Excerto do texto ▸

Passados 14 anos, a selecção nacional de andebol voltou a marcar presença numa competição internacional na modalidade. E melhor que isso, a equipa realizou uma prestação de alto nível, conseguido a sua melhor prestação sempre, ao terminar o Europeu realizado em Janeiro no sexto lugar.
Mas, mais do que verificar a notória evolução do andebol português nos últimos anos, este último Europeu também deu para verificar um facto inegável: neste momento, o Benfica está vários degraus atrás dos rivais na modalidade. E nesta altura, em que o Benfica continua a sua travessia no deserto, caminhando a passos largos para o 12º ano sem ser campeão na modalidade, questiona-se o que é que falta a esta secção para retornar o caminho do êxito.
Basicamente, falta tudo. Falta um plantel profundo e que esteja a altura das exigências, falta um treinador capaz de implementar novas ideias e métodos de treino e falta um projecto desportivo capaz de alavancar a modalidade para um nível superior.
Para falar do treinador, é preciso recuar três anos atrás, à altura em que Carlos Resende chegou ao Benfica. Quando ele foi anunciado como treinador do Benfica substituindo Mariano Ortega em 2017, para os benfiquistas que acompanham a modalidade foi difícil não ficar optimista quanto ao futuro.
Carlos Resende chegou ao Benfica depois de ter feito um trabalho extraordinário no ABC, onde conquistou 1 campeonato, 2 Taças de Portugal, 1 Supertaça e uma Taça Challenge, tudo isto com um plantel 100% nacional. Chegado ao Benfica, Carlos Resende tinha pretensões de fazer algo idêntico, tendo inclusive chegado a dizer que, se uma certa posição fosse disputada por um jogador português e por um jogador estrangeiro do mesmo nível, iria sempre apostar mais no jogador português.
Com isto, o projecto que ele tinha definido para o Benfica estava bem patente: desenvolver os jovens jogadores portugueses no plantel, adicionando experiência ao mesmo com os jogadores trazidos do ABC; e tentar assegurar as principais promessas nacionais que iam aparecendo nos clubes que não lutavam pelo título
No entanto, este desafio do treinador falhou nas duas frentes. Primeiro, o clube mostrou total incapacidade em atrair as jovens promessas nacionais: Luís Frade e Gonçalo Vieira foram para o Sporting, André Gomes foi para o FC Porto (embora em contornos duvidosos), sendo que Diogo Silva e Martim Costa também irão lá parar mais ano, menos ano.

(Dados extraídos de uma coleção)
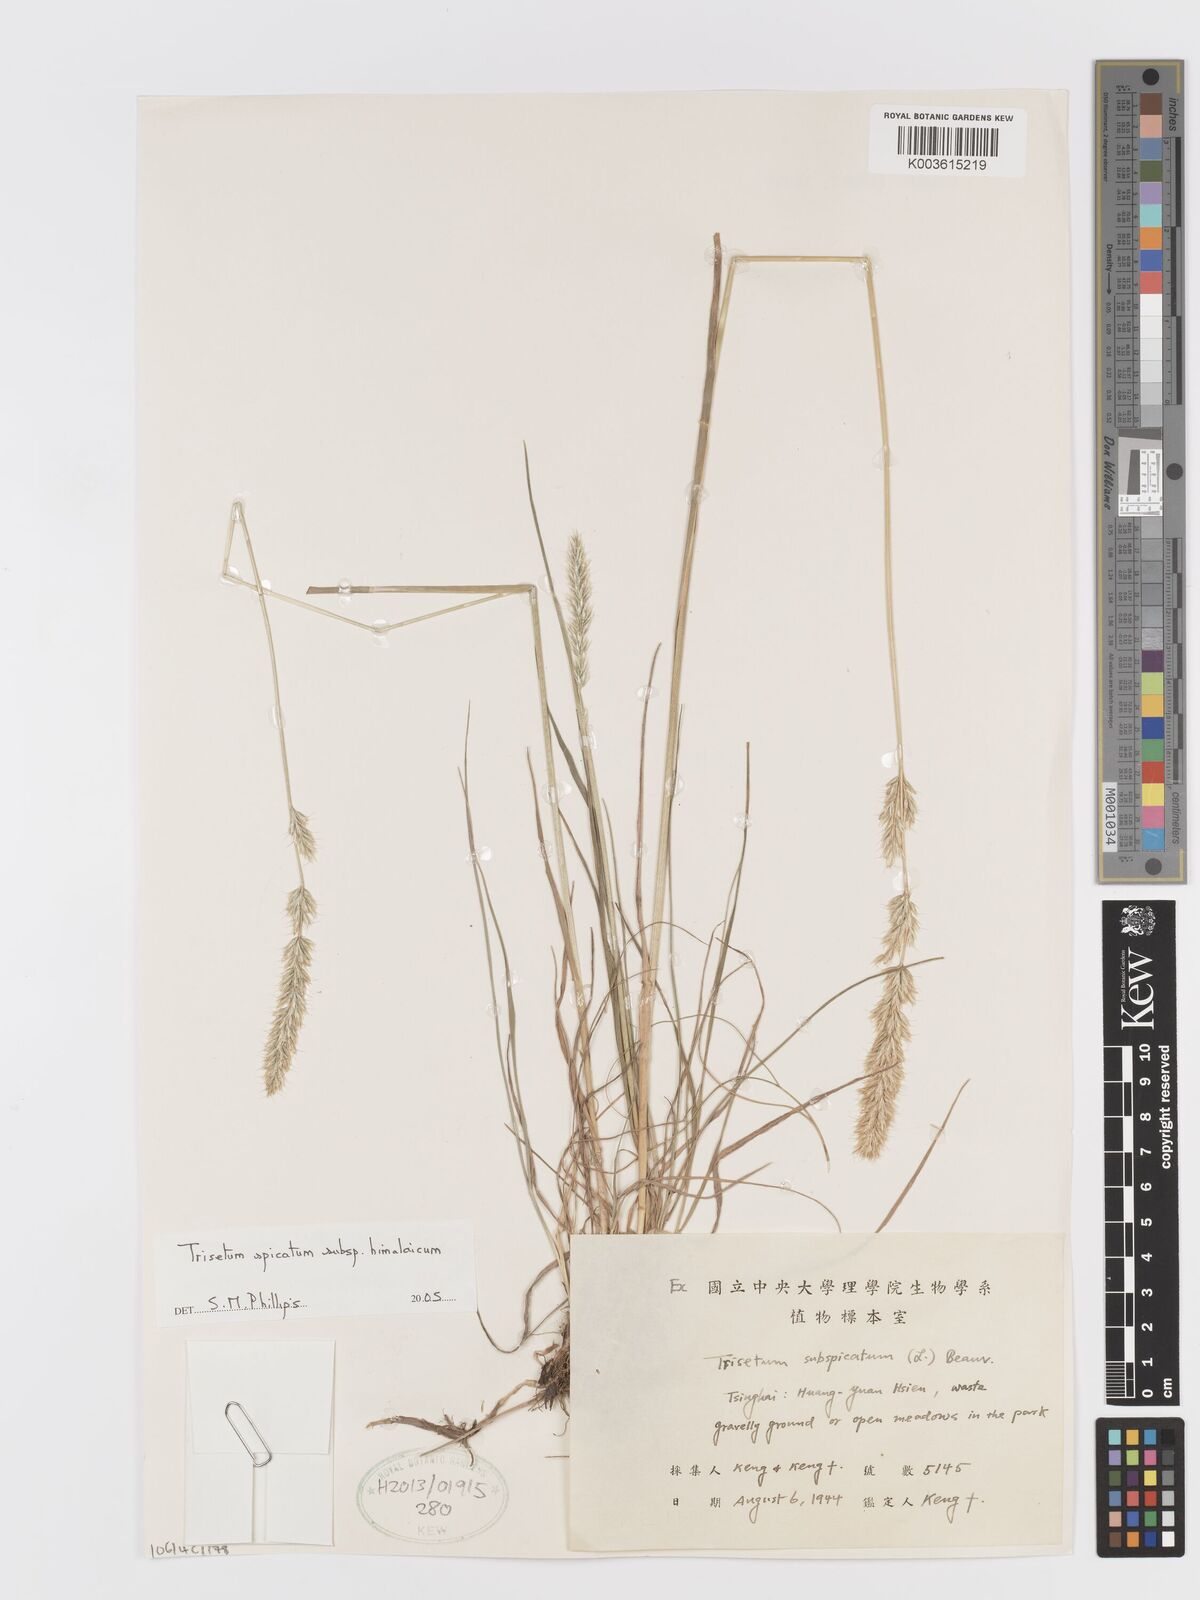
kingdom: Plantae
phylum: Tracheophyta
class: Liliopsida
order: Poales
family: Poaceae
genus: Koeleria
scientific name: Koeleria spicata
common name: Mountain trisetum
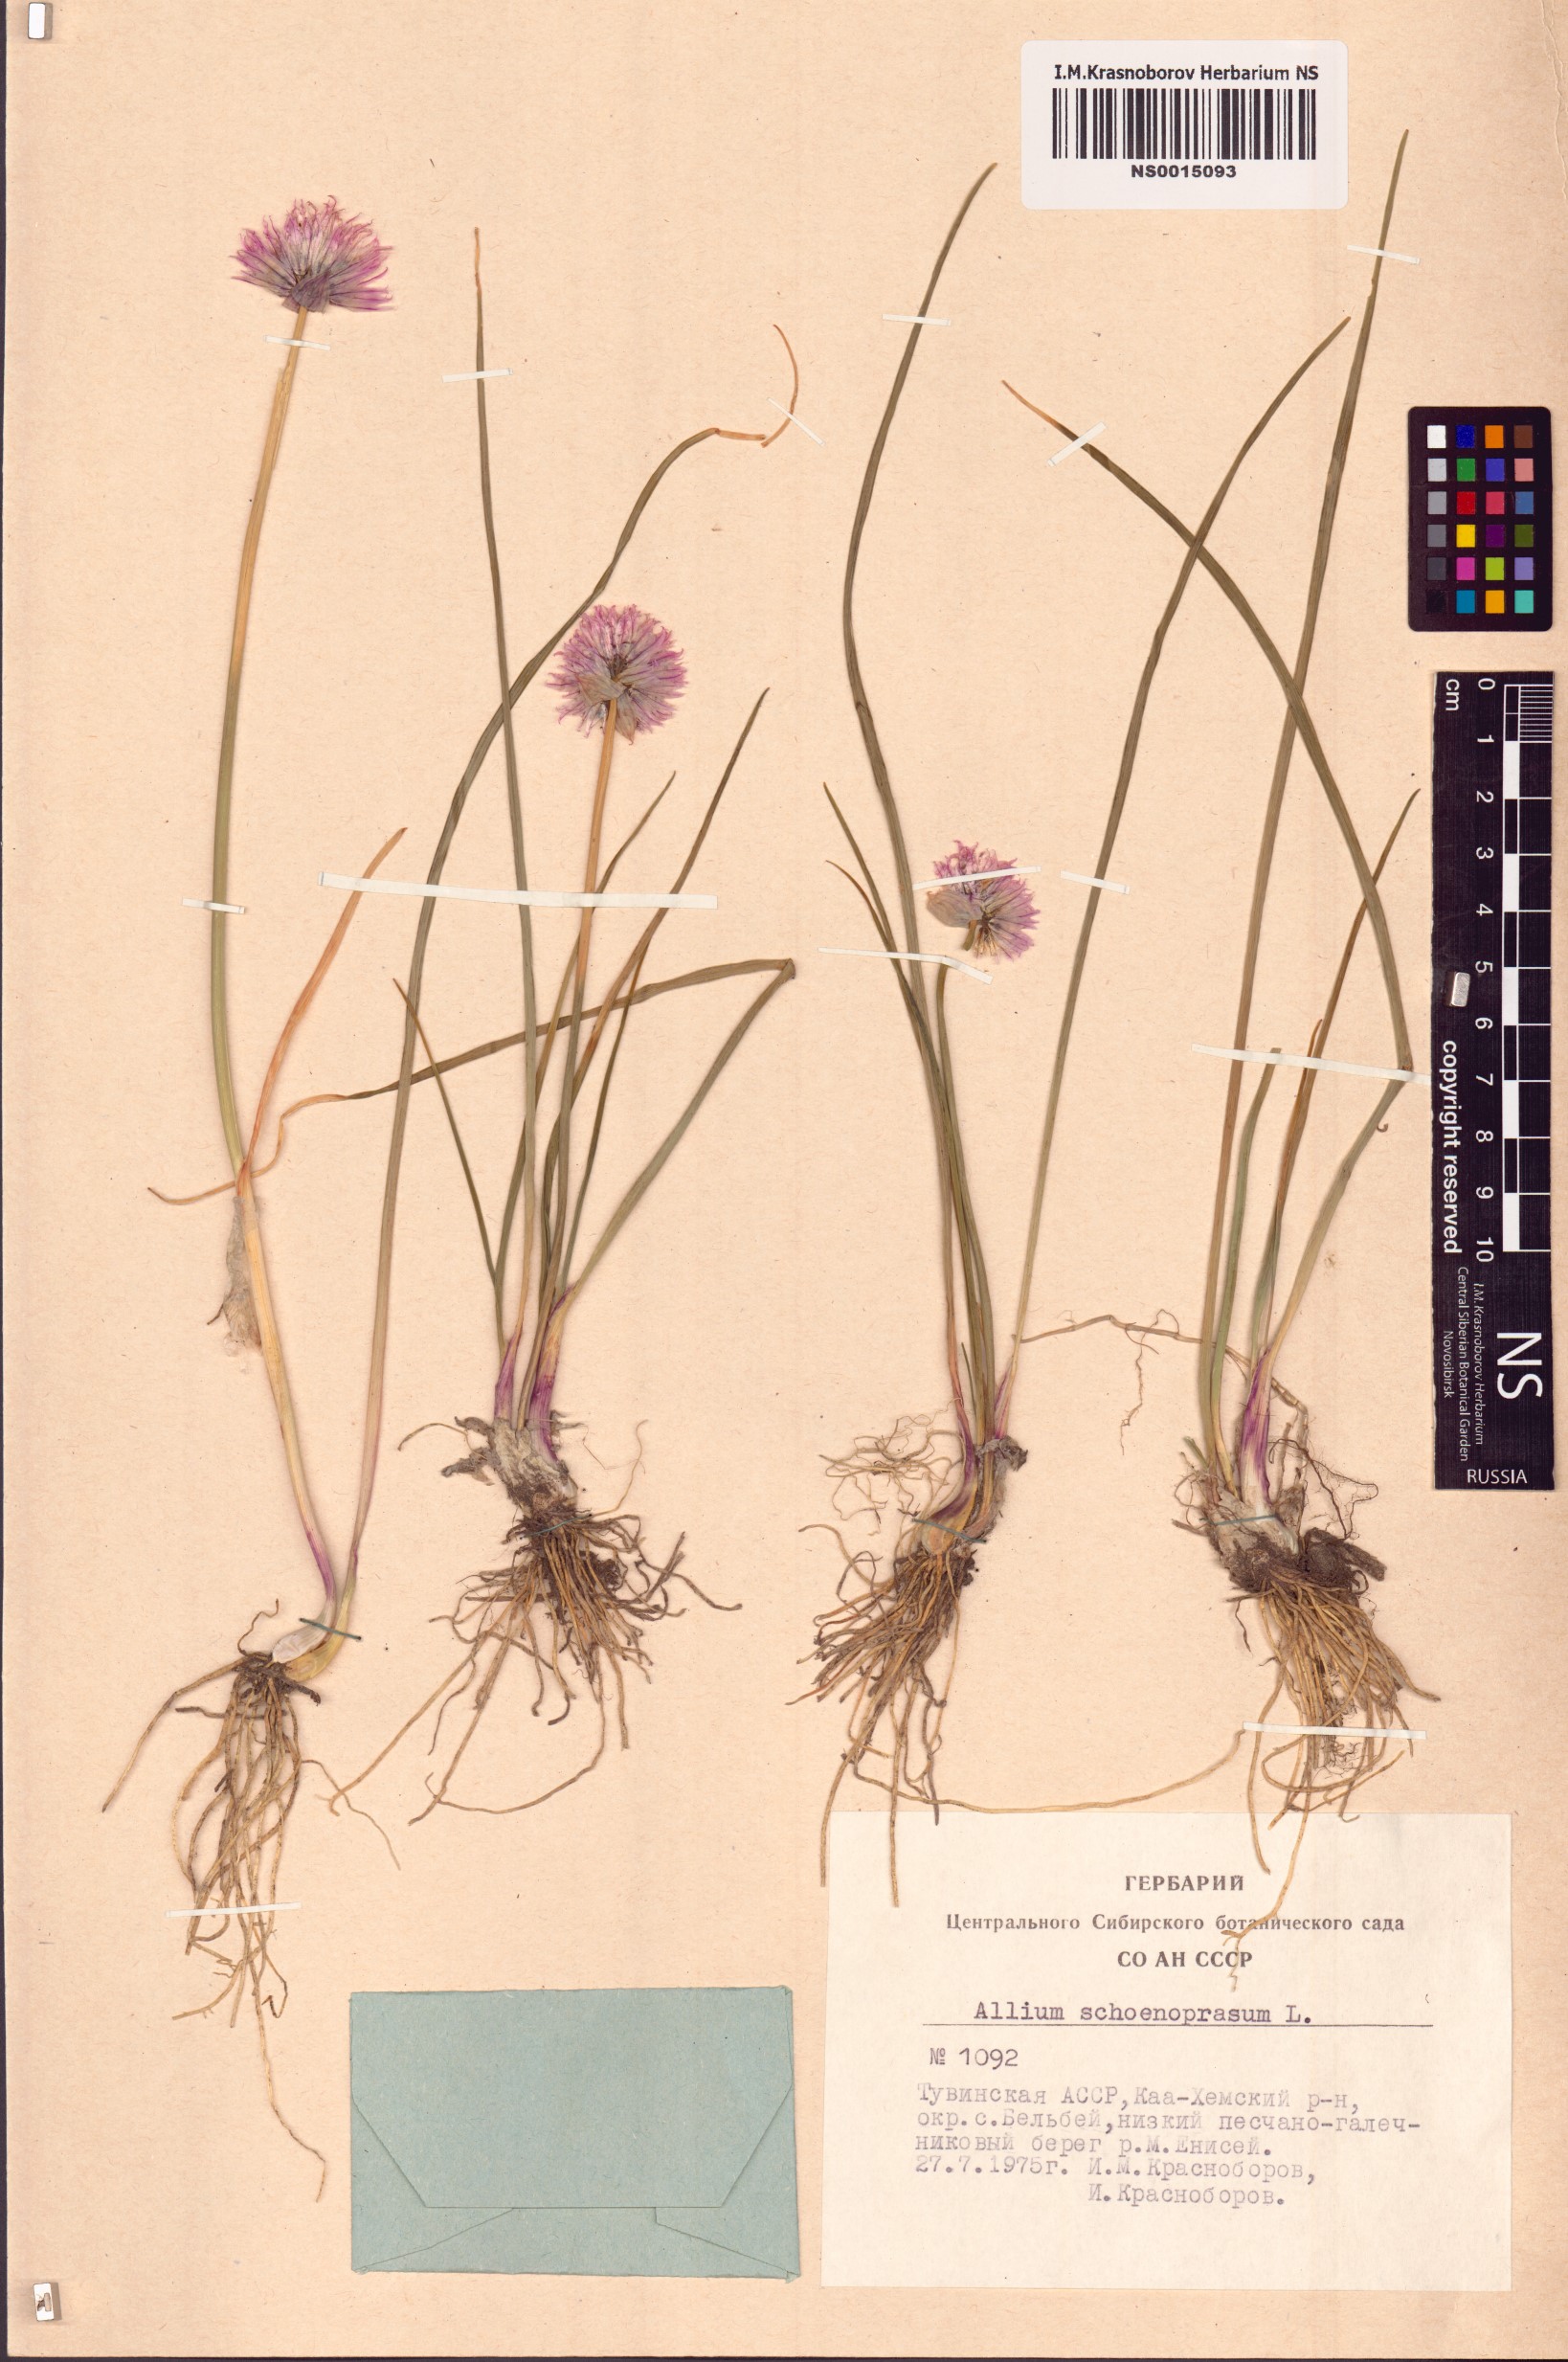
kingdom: Plantae
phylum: Tracheophyta
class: Liliopsida
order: Asparagales
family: Amaryllidaceae
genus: Allium
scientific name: Allium schoenoprasum
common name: Chives
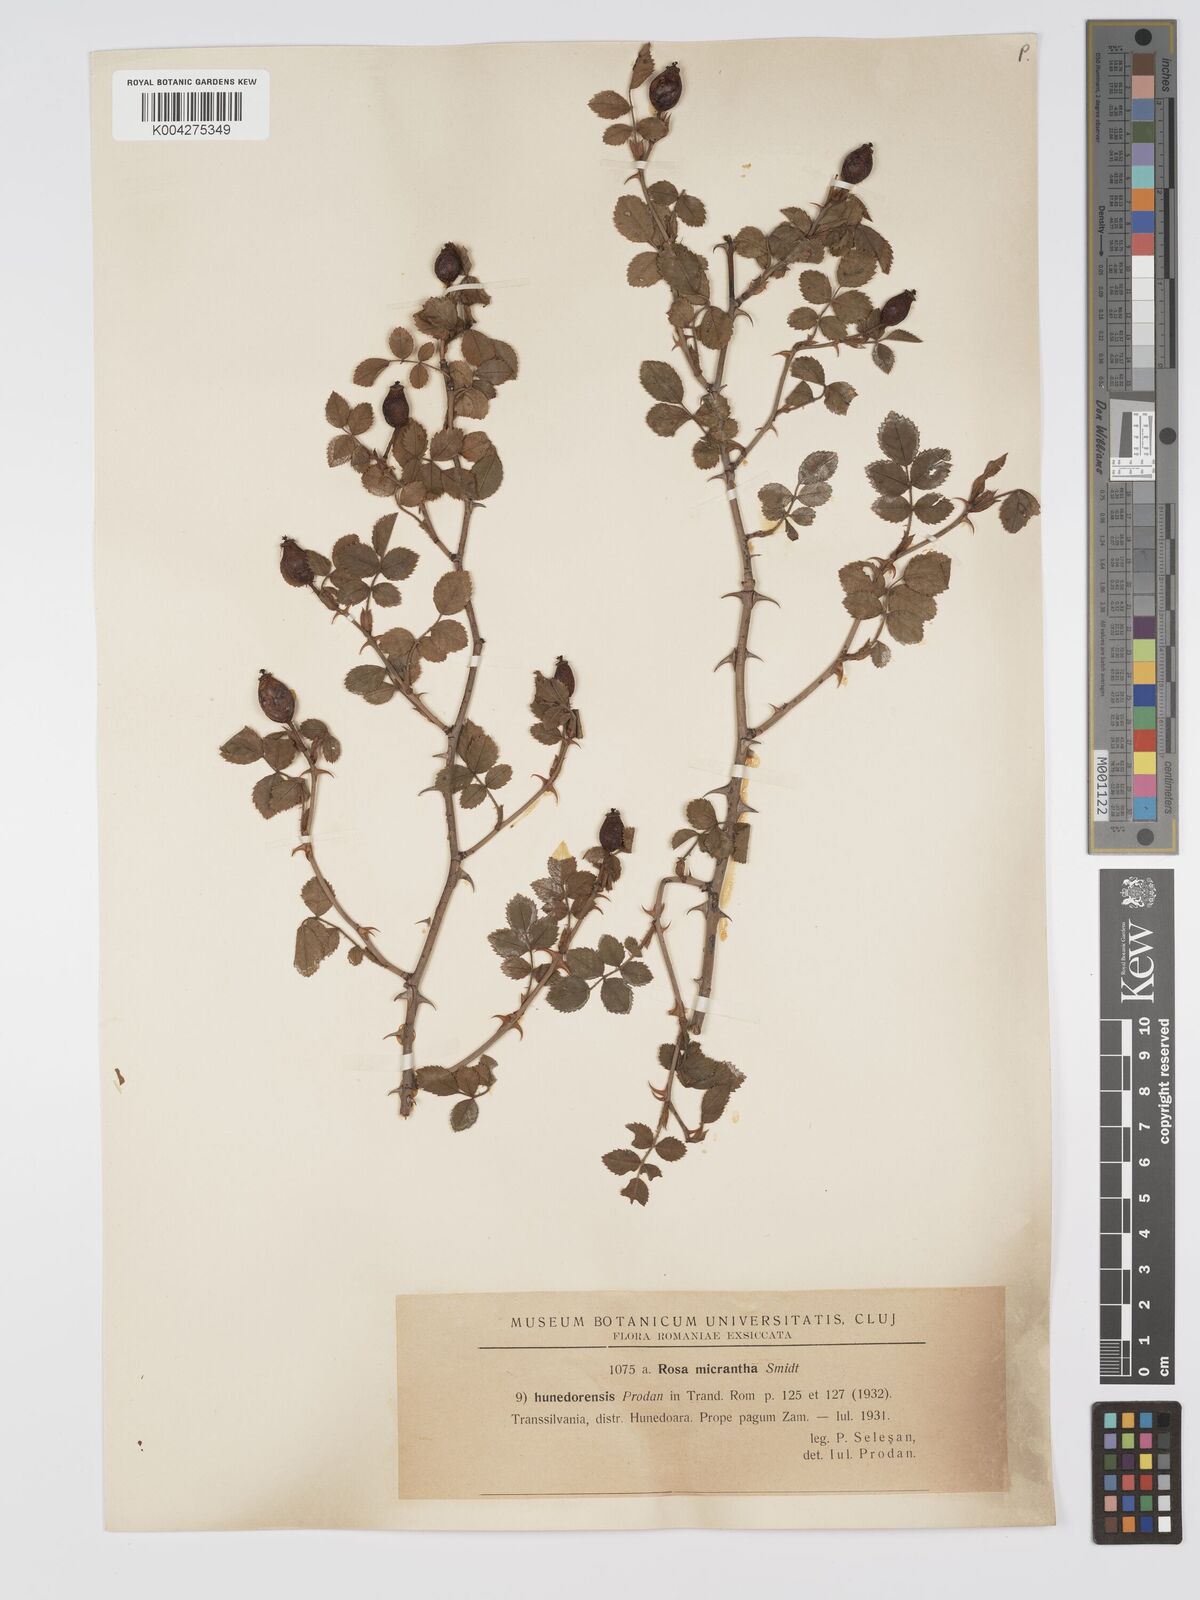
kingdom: Plantae
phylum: Tracheophyta
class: Magnoliopsida
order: Rosales
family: Rosaceae
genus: Rosa
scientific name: Rosa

Lista de tarefas ▸
a) Transcreva do texto sobre o andebol do Benfica o trecho entre "Passados 14 anos, a" e "caminho do êxito.", inclusive.
b) Responda com base no texto sobre o andebol do Benfica:
(i) Em que lugar terminou a selecção nacional o Europeu realizado em Janeiro?
(ii) Que treinador foi substituído por Carlos Resende no Benfica em 2017?
(iii) Para que clube foi André Gomes?

Resolução das tarefas ▸
a)
Passados 14 anos, a selecção nacional de andebol voltou a marcar presença numa competição internacional na modalidade. E melhor que isso, a equipa realizou uma prestação de alto nível, conseguido a sua melhor prestação sempre, ao terminar o Europeu realizado em Janeiro no sexto lugar.
Mas, mais do que verificar a notória evolução do andebol português nos últimos anos, este último Europeu também deu para verificar um facto inegável: neste momento, o Benfica está vários degraus atrás dos rivais na modalidade. E nesta altura, em que o Benfica continua a sua travessia no deserto, caminhando a passos largos para o 12º ano sem ser campeão na modalidade, questiona-se o que é que falta a esta secção para retornar o caminho do êxito.

b)
(i) No sexto lugar.
(ii) Mariano Ortega.
(iii) Para o FC Porto.